Change values in pandas dataframe based on values in certain columns

How can I convert this first dataframe to the one below it? Based on different scenarios of the first three columns matching, I want to change the values in the rest of the columns.
import pandas as pd
df = pd.DataFrame([['foo', 'foo', 'bar', 'a', 'b', 'c', 'd'], ['bar', 'foo', 'bar', 'a', 'b', 'c', 'd'],
['spa', 'foo', 'bar', 'a', 'b', 'c', 'd']], columns=['col1', 'col2', 'col3', 's1', 's2', 's3', 's4'])
col1 col2 col3 s1 s2 s3 s4
0 foo foo bar a b c d
1 bar foo bar a b c d
2 spa foo bar a b c d
If col1 = col2, I want to change all a's to 2, all b's and c's to 1, and all d's to 0. This is row 1 in my example df.
If col1 = col3, I want to change all a's to 0, all b's and c's to 1, and all d's to 2. This is row 2 in my example df.
If col1 != col2/col3, I want to delete the row and add 1 to a counter so I have a total of deleted rows. This is row 3 in my example df.
So my final dataframe would look like this, with counter = 1:
df = pd.DataFrame([['foo', 'foo', 'bar', '2', '1', '1', '0'], ['bar', 'foo', 'bar', '0', '1', '1', '2']],
columns=['col1', 'col2', 'col3', 's1', 's2', 's3', 's4'])

**To do**
In the pandas dataframe question, what should happen to a row when col1 matches neither col2 nor col3?

**Available data**
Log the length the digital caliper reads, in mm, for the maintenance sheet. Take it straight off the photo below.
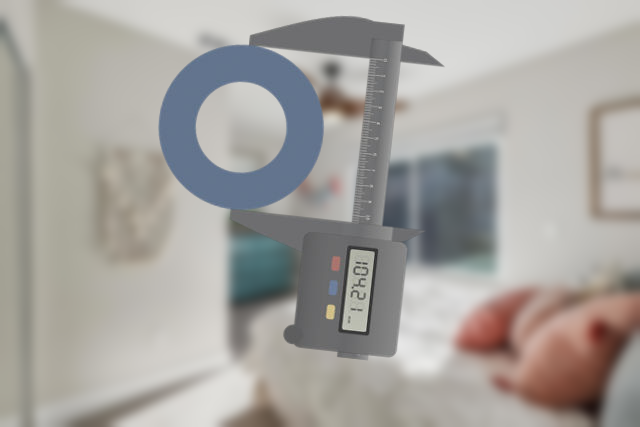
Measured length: 104.21 mm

**Result for this task**
The row should be deleted, and 1 added to a counter that keeps a total of deleted rows.